Tormentata dal desiderio di un’appartenenza irrealizzabile, ritenendo che una conversione e un cognome bastassero per essere legittimata in società, Rahel non fece altro che negare se stessa per tutta la vita, e per questo viene aspramente criticata nel testo di Hannah Arendt. La negazione del suo essere ebrea la condannò, difatti, all’essere inautentica.

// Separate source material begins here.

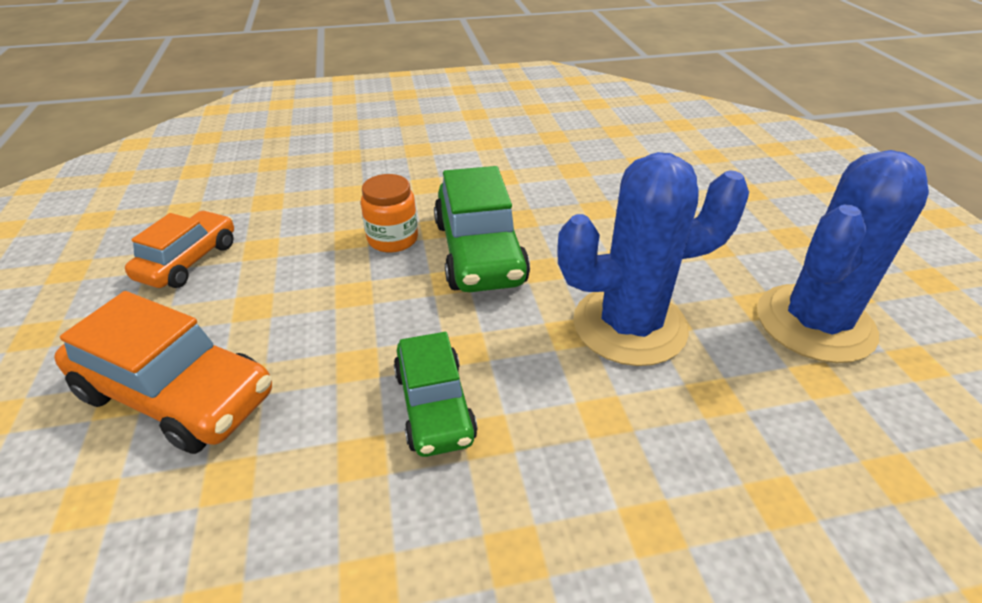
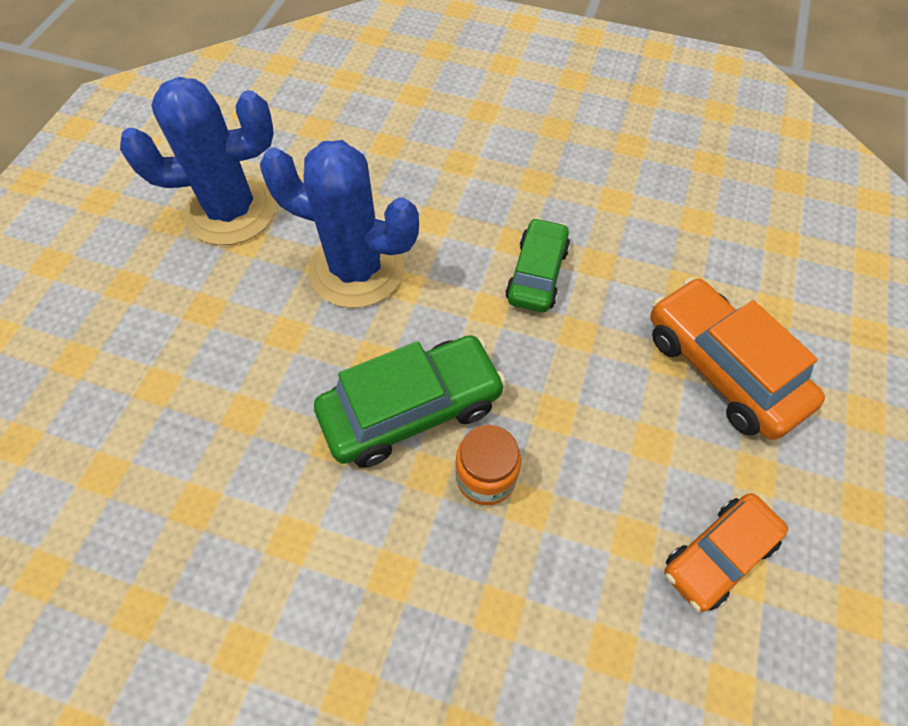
camera: 150 degrees left, 20 degrees up
green car [434,166,530,292] -> green car turned 45 degrees clockwise [314,335,507,468]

Di lei la filosofa Donatella di Cesare ha scritto: “Si sentì sempre una Schlemihl, perseguitata dalla cattiva sorte, dal peso di un’esistenza scandita dalla chimera di un’autenticità impossibile […] simbolo al femminile di un’ebraicità che resisteva oltre l’assimilazione per testimoniare, se non l’altro, il fallimento di quel sogno”. Solamente sul letto di morte Rahel si conciliò con la sua nascita, come testimoniato dalle ultime parole riferite al marito e meticolosamente conservate da quest’ultimo: “Quello che per tanto tempo della mia vita è stata l’onta più grande, il dolore più atroce, la condanna più amara, essere nata ebrea, non vorrei mi mancasse ora, a nessun costo”.